Six families have been left cut off by the sea on the Loophead Peninsula in Co Clare as storms lash the west Coast.
The families have been completely cut of since last Thursday night and while their homes are elevated and unaffected by flooding, they have no way of getting into the nearby village of Carrigaholt for food, fuel or other necessities. A regional road leading to the 6 homes and the college has been competed engulfed by the sea. A track road that had been the only access until last Friday has also been completed submerged.
Carrigaholt postmaster Patrick Gavin lives in Kilredaun which has been completely cut off from the mainland by the sea. Mr Gavin managed to open the post office for half the day on Friday after a local farmer took him through the floods on his tractor. That lane has since been covered by the sea and there are fears that some of it has been washed away.
“Six homes and the Irish college are now cut off. I’ve been living in the area since 1997 and I’ve never seen anything like this before. Before I even came here, locals had been promised that minor issues with the retaining wall would be sorted. But what would have been a small job then, will be a massive undertaking but it has to be sorted,” Mr Gavin said.

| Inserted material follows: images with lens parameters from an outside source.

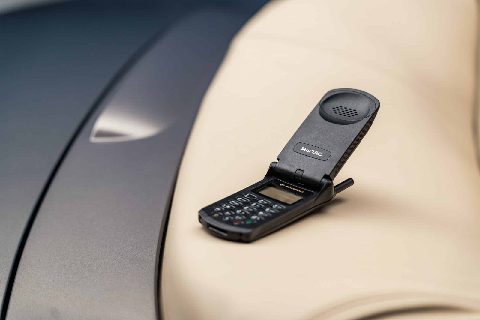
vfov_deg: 19.5
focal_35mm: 70
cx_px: 240
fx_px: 933
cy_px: 160
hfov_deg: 28.8
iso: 1600
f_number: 2.8
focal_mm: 70
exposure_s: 1/100
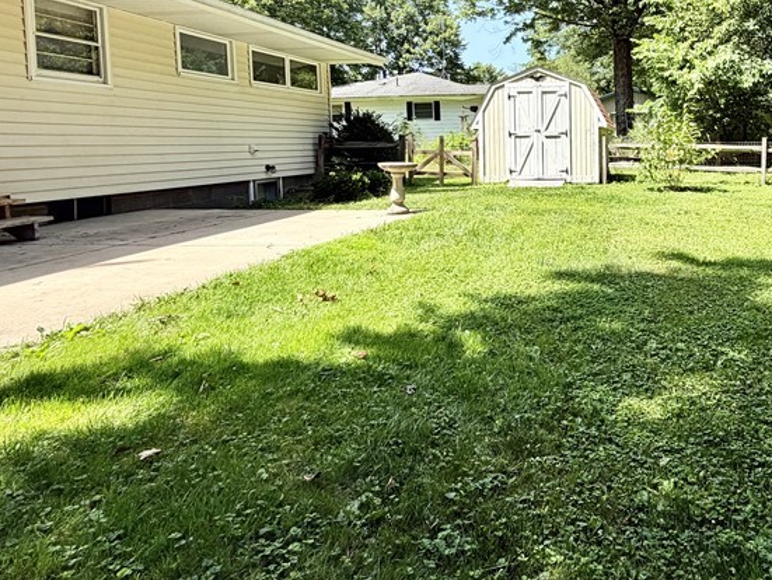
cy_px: 172
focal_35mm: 26
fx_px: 580
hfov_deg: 62.7
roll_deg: +2.7
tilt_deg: -3.8
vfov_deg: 51.6
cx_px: 595
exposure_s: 1/506
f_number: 2.2
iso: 40
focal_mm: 2.22
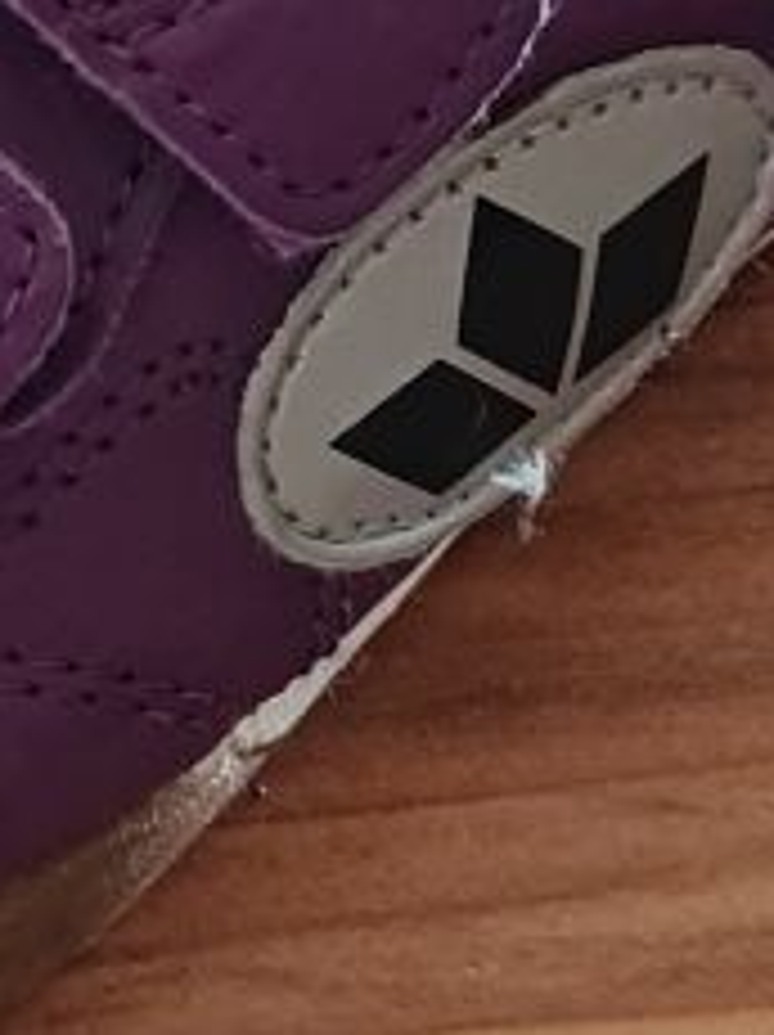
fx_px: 4510
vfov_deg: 13.0
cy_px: 259
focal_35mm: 151
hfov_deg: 9.6
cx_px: -274
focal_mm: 5.4
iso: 200
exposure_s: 1/50
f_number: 1.8
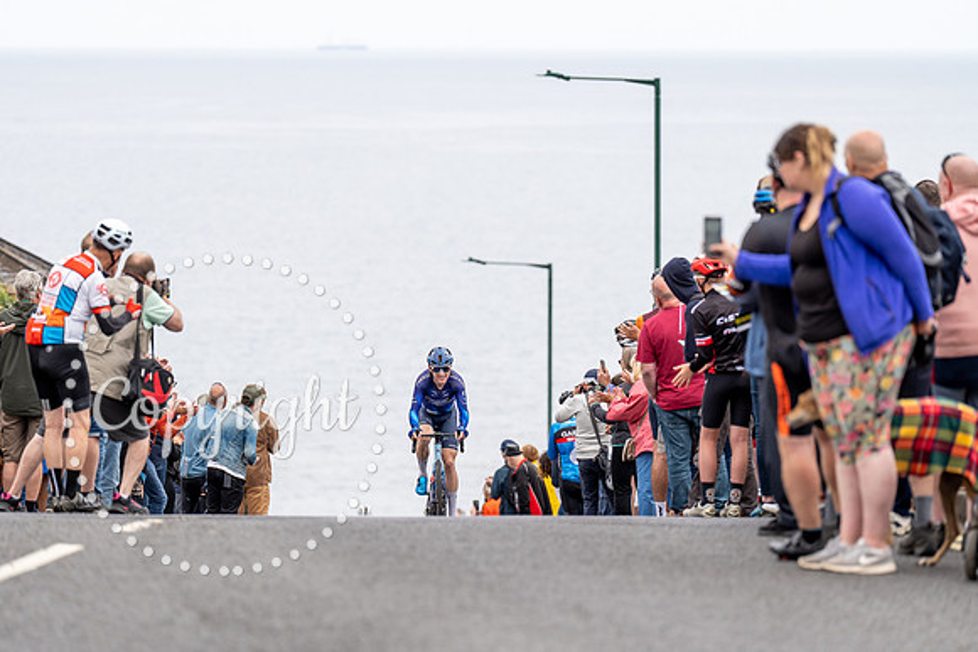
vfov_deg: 7.1
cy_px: 326
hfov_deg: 10.6
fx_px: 5271
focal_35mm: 194
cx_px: 489
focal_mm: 194
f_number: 3.5
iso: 320
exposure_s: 1/1000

"People have been ringing up asking if they can bring us anything but they can't get in to us. We have no issue with Clare County Council and they've been very good to us but central Government must sort this out once and for all," he added.
In Lahinch, meanwhile, further sections of the promenade wall disintegrated sending parts of it across a flooded carpark. The same prom and carpark were left devastated following Friday’s storms.
Work crews had spent the weekend gathering rubble from Friday’s battering by the elements into several large piles along the carpark. Today however further debris, including large chunks of concrete walls, was strewn over a wide area.
Irish Hotel's Federation President and Lahinch hotelier Michael Vaughan said: "If the sea wall that was erected back in the 80s wasn't built the Seaworld, the golf course and the sea front businesses would be destroyed.
“You can never beat the brute force of nature but we have do out best. We are going to have storms like this so we just have to get on with it. Lahinch will come back bigger and better but we do need to invest in coastal defences in vulnerable areas to minimise damage in the future,” Mr Vaughan added.
A prefab building, part of the the Irish Coast Guard’s station in Doolin, was left floating in several feet of water and only prevented from being washed away by a small boundary wall.
The unit’s main building, a 150-year-old shed, was also flooded after its front shutter door was buckled under the pressure of surging water. Radio and paging equipment, along with historical call-out documents, were lost or water damaged in Friday’s surge.
Unit members moved as much equipment as they could salvage out of the buildings before today’s storm. The 25-trong team, one of the busiest in the country, hope to move into a new purposed-built station in April.
Irish Coast Guard area officer Mattie Shannon said: "We've been hit a second time but most of our equipment is being stored in my own house. The road to the pier is blocked and the slipway itself is blocked by a massive boulder. It must at least 10 tonne.
"The conditions are too bad to launch our boats if we needed to but when it all dies down, and we need to launch, we can do so from another location. The helicopter is best placed at the moment to cover any major incidents," Mr Shannon added.
Ferry companies based at Doolin pier used ropes to secure their office buildings to large boulders in the hope they wouldn’t be washed any further inland that they were on Friday.
The road and sea wall at Kilbaha on the Loophead Peninsula were extensively damaged while flooding was reported over a wide area of west Clare.
The centuries-old harbour pier and wall at Liscannor sustained further extensive damage while houses in the lower harbour area were flooded.
Despite warnings from the Irish Coast Guard, Irish Water Safety and local authorities about the ranges of being near the coast during the current stormy weather, hundreds of people turned out in Lahinch and Doolin to see the storm surges for themselves.
One man travelled form Dublin on Sunday night and set up his camera on a hill overlooking the town of Lahinch.
Anthony Creamer said: "I've been watching the news and papers for the past few days and the images have been breathtaking. I just jumped in the car and car over to Lahinch and it has been spectacular, absolutely incredible. I've never seen anything like this in my life."